On Sun, Jul 16, 2023 at 7:39 PM Jens Timmerman <j...@caret.be> wrote:
>
> On 03/07/2023 16:59, i...@esec-service.de wrote:
> > Document Title:
> > ===============
> > Citrix Gateway&Cloud MFA - Insufficient Session Validation Vulnerability
> >
> >
> > Technical Details & Description:
> > ================================
> > An insufficient session validation web vulnerability was discovered in
> > the Citrix Gateway (ADC/NetScaler) 13.0 & 13.1 web-application, Cloud
> > and AAA Feature.
> > The security vulnerability allows remote attackers to bypass the mfa
> > function by hijacking the session data of an active user (non expired
> > session) to followup
> > with further compromising attacks.
>
>
> I've been working with a lot of products I believe that are vulnerable
> to a very similar exploit, and I was wondering how one should fix
> this/protect against this attack?
>
> I looked at
> https://owasp.org/www-community/attacks/Session_hijacking_attack
> <https://owasp.org/www-community/attacks/Session_hijacking_attack> but
> the page linking to the related controls doesn't seem to exist.
>
> On
> https://cheatsheetseries.owasp.org/cheatsheets/Session_Management_Cheat_Sheet.html
> I can read.
>
> With the goal of detecting (and, in some scenarios, protecting against)

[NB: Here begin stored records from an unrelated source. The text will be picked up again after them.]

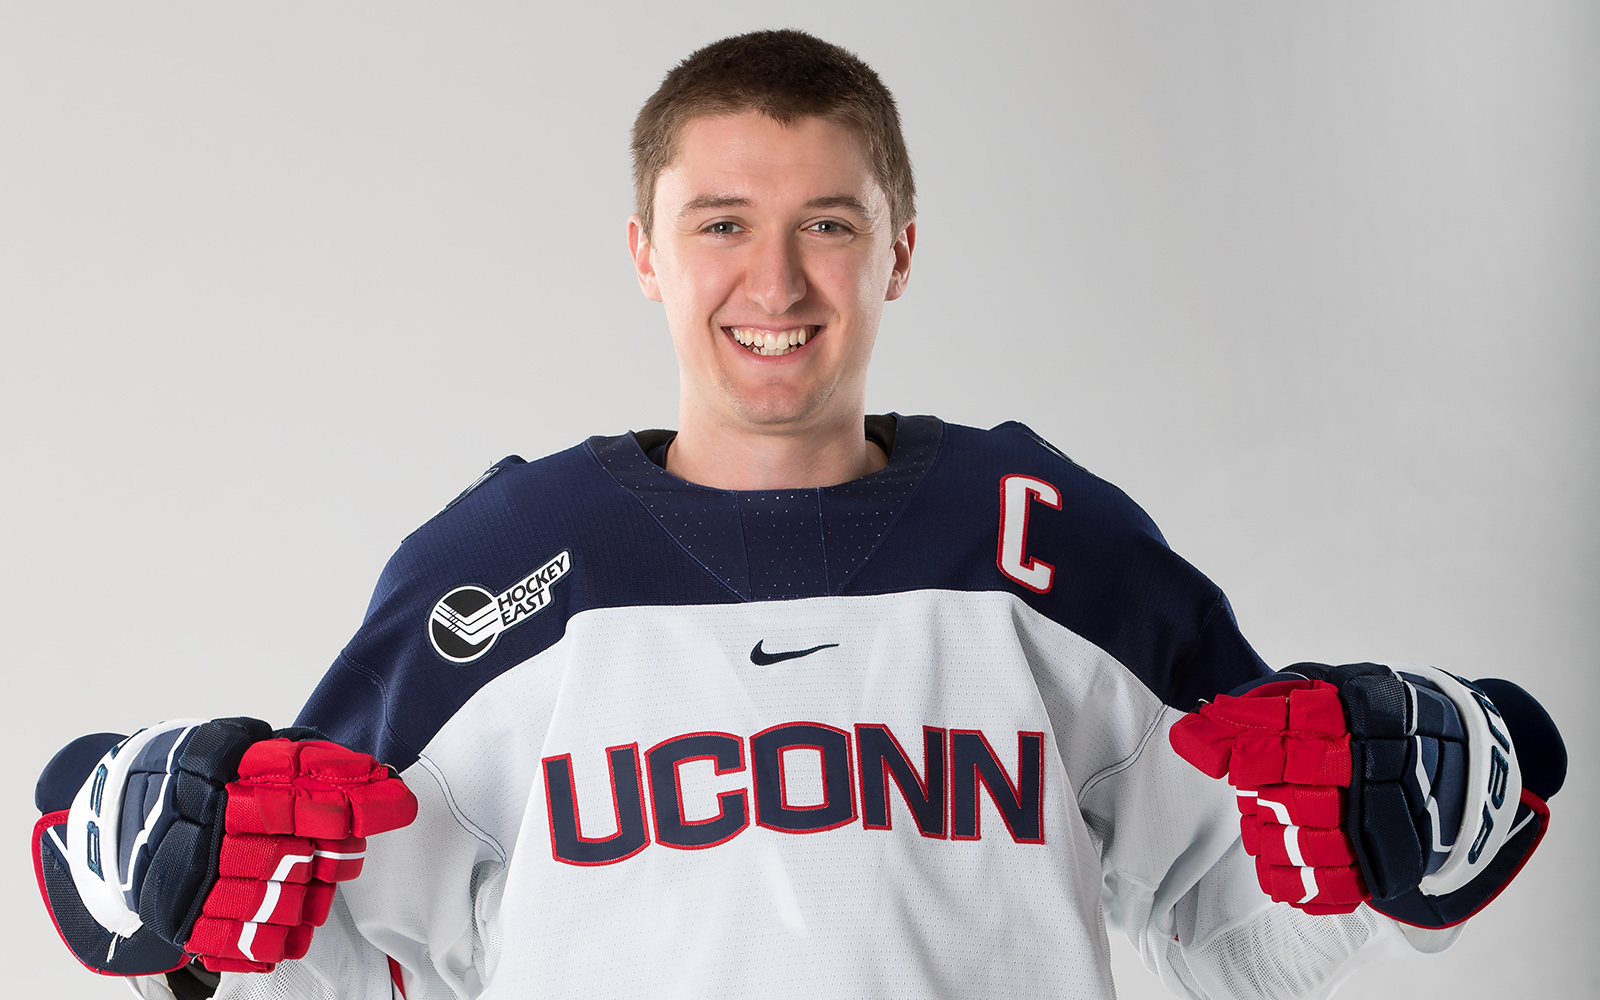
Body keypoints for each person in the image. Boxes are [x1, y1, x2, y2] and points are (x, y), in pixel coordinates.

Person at [30, 29, 1564, 1000]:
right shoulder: (491, 576)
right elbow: (335, 947)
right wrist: (175, 899)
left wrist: (1392, 848)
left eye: (828, 226)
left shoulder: (1046, 539)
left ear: (898, 253)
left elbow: (1240, 928)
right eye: (723, 227)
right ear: (645, 251)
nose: (774, 286)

> user misbehaviors and session hijacking, it is highly recommended to
> bind the session ID to other user or client properties, such as the
> client IP address, User-Agent, or client-based digital certificate. If
> the web application detects any change or anomaly between these
> different properties in the middle of an established session, this is a
> very good indicator of session manipulation and hijacking attempts, and
> this simple fact can be used to alert and/or terminate the suspicious
> session.
>
> So binding a session server side to an ip address and browser
> fingerprint can detect if this is ongoing, but a sophisticated attacker
> could still pull this off.
>
> Can someone point me to some information on what the industry best
> practices are to protect against this type of attack?

There's also https://en.wikipedia.org/wiki/Session_hijacking#Prevention

One thing Jim Manico of OWASP recommends is to (re)prompt the user for
their password on occasion, like when performing a high value
operation. That will effectively re-authenticate a user before a high
value operation. Attackers with a cookie but without the user's
password should fail the re-authentication challenge.